Edward Jermyn

Activation Functions

CONTACT ME

Activation Functions

If backpropagation is the engine of a neural network, then activation functions are the spark that keeps it running. These small functions shape how neurons process information, enabling neural networks to learn everything from recognising cat photos to generating human responses. Activation functions introduce nonlinearity, allowing networks to tackle difficult tasks like those mentioned before. In this blog, I'm going to explain five of the most popular activation functions. These are Sigmoid, Tanh, ReLU, Leaky ReLU, and Swish.

Why do these functions even matter?

Activation functions decide how much a neuron "fires" based on its input. In a neural network, each neuron takes a weighted sum of inputs, adds a bias, and passes it through an activation function to decide its output. Without nonlinearity, the network would be a glorified linear regression model being unable to model curves, edges, or intricate patterns, etc.

How Activation Functions Work With Backpropagation

Backpropagation relies on gradients to update weights, and activation functions play a starring role here. Their derivatives determine how errors flow backwards through the network. A well-behaved activation function has a clear, computable derivative that ensures stable gradient flow.

•
Sigmoid: f(x) = 1 / 1 + e^-x, derivative f'(x) = f(x) • (1 − f(x))
•
ReLU: f(x) = max(0, x), derivative f'(x) = 1 if x > 0, else 0

If the derivative is too small (or vanishes), gradients can shrink, slowing learning or causing "dead" neurons. If it's too large, gradients can explode, which destabilises training. This makes choosing the right activation function critical for efficient backpropagation.

Sigmoid

•
What it does: Maps inputs to a range between 0 and 1, resembling a smooth "S" curve. Since output values are bound between 0 and 1 it normalises the output of each neuron.
•
Formula: f(x) = 1 / 1 + e^-x
•
Smooth gradient: Prevents "jumps" in output values.
•
Binary Classification: Good for binary classification (e.g. yes or no outputs)
•
Gradient Vanishing: Prone to gradient vanishing when the function value is either too high or too low, the derivative becomes very small.

Tanh or Hyperbolic Tangent Activation Function

•
What it does: Similar to Sigmoid but outputs values between -1 and 1, centred at zero.
•
Formula: f(x) = tanh(x) = (2 / 1 + e^-2x) - 1
•
Zero centered: Outputs can improve gradient flow compared to Sigmoid.
•
Binary Classification: Good for binary classification, typically used for the hidden layer and sigmoid for the output layer. However, this is not static, and the specific activation function to be used must be analysed for the specific problem.
•
Gradient Vanishing: Still prone to vanishing gradients in deep networks.

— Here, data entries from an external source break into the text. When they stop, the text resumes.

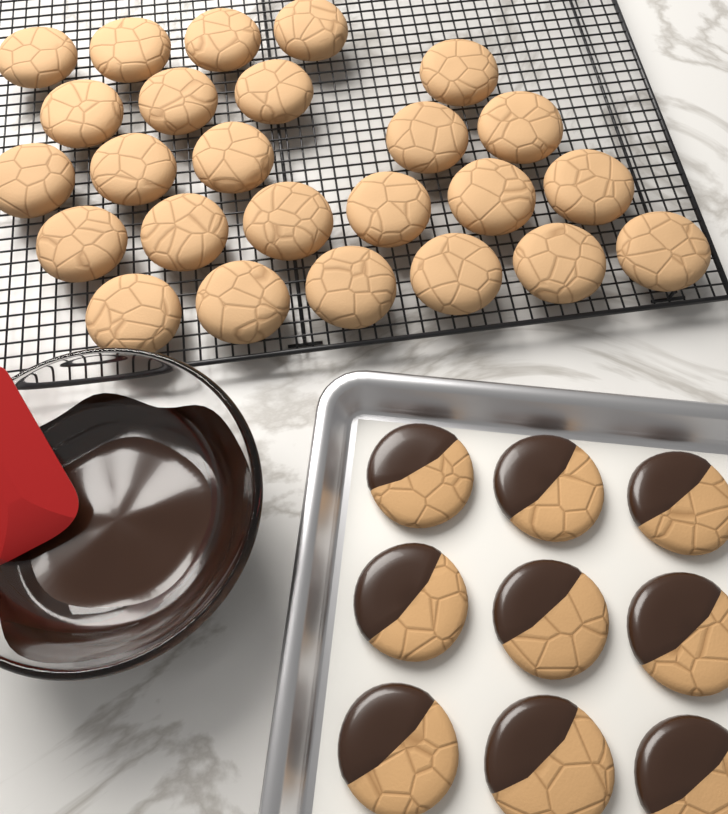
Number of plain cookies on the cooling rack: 25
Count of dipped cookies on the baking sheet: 9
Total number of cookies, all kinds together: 34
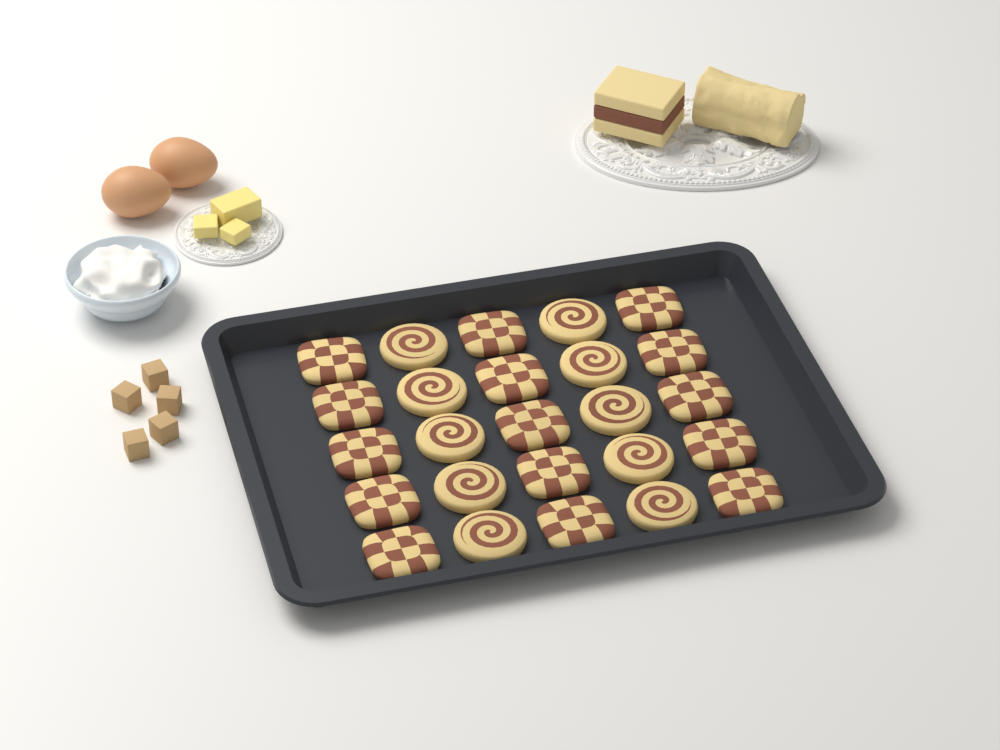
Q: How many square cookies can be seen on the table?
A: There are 15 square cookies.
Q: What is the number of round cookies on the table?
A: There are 10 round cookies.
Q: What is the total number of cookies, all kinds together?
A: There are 25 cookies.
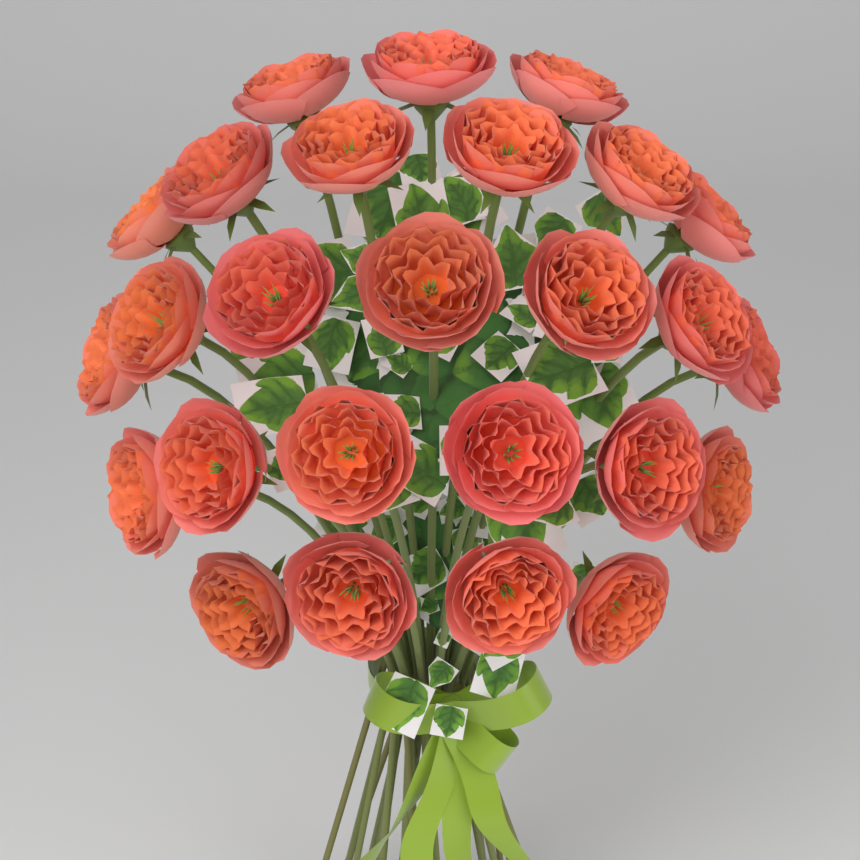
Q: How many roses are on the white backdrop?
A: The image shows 26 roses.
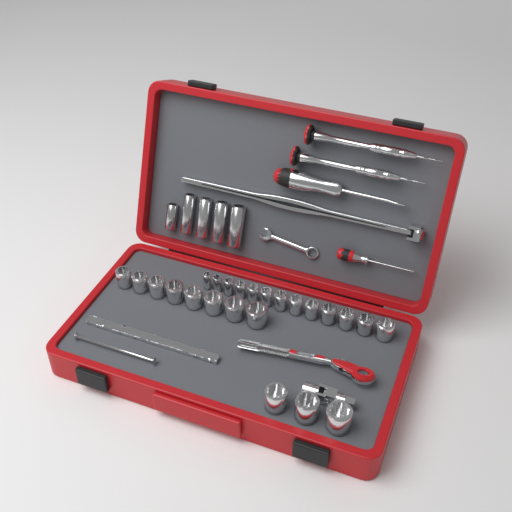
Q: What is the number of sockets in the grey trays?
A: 29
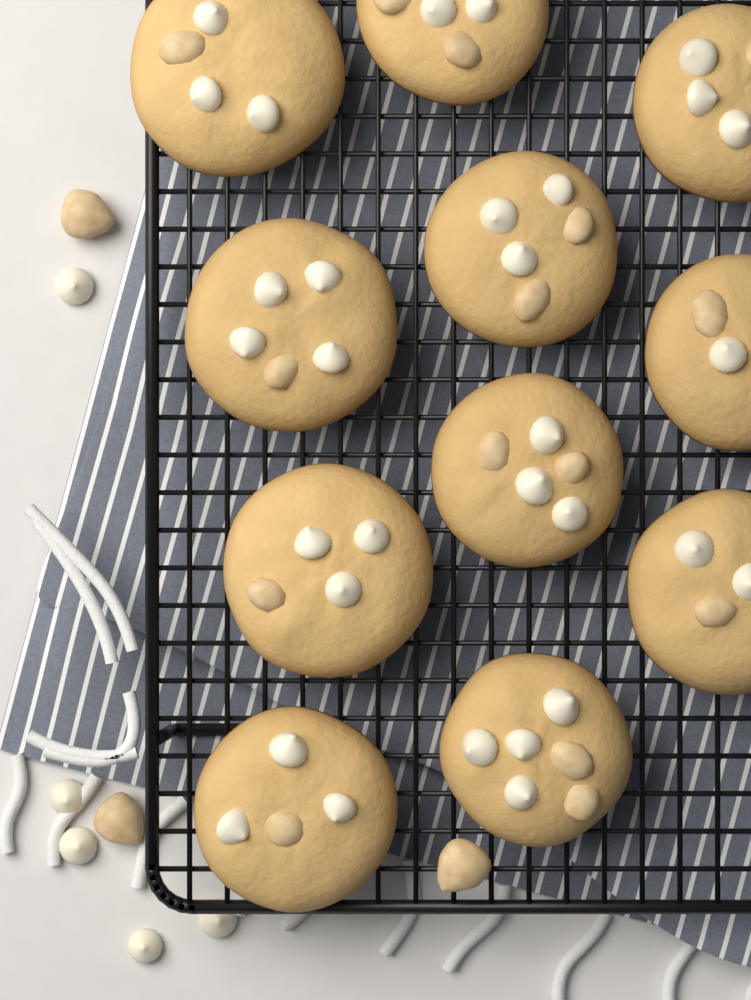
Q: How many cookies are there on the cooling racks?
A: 11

ReLU (Rectified Linear Unit)

•
What it does: Outputs the input if positive else outputs zero.
•
Formula: f(x) = max(0, x)
•
Fast to compute: Avoids the vanishing gradient problem for positive inputs, and speeds up training.
•
"Dying ReLU": Neurons stuck at zero for negative inputs can't recover.

Leaky ReLU

•
What it does: Like ReLU, but allows a tiny slope for negative inputs to keep them alive.
•
Formula: f(x) = x if x > 0, else f(x) = αx (typically α = 0.001)
•
Prevent "Dying ReLU": Ensures gradients exists for all inputs.
•
α: Requires tuning the slope parameter α.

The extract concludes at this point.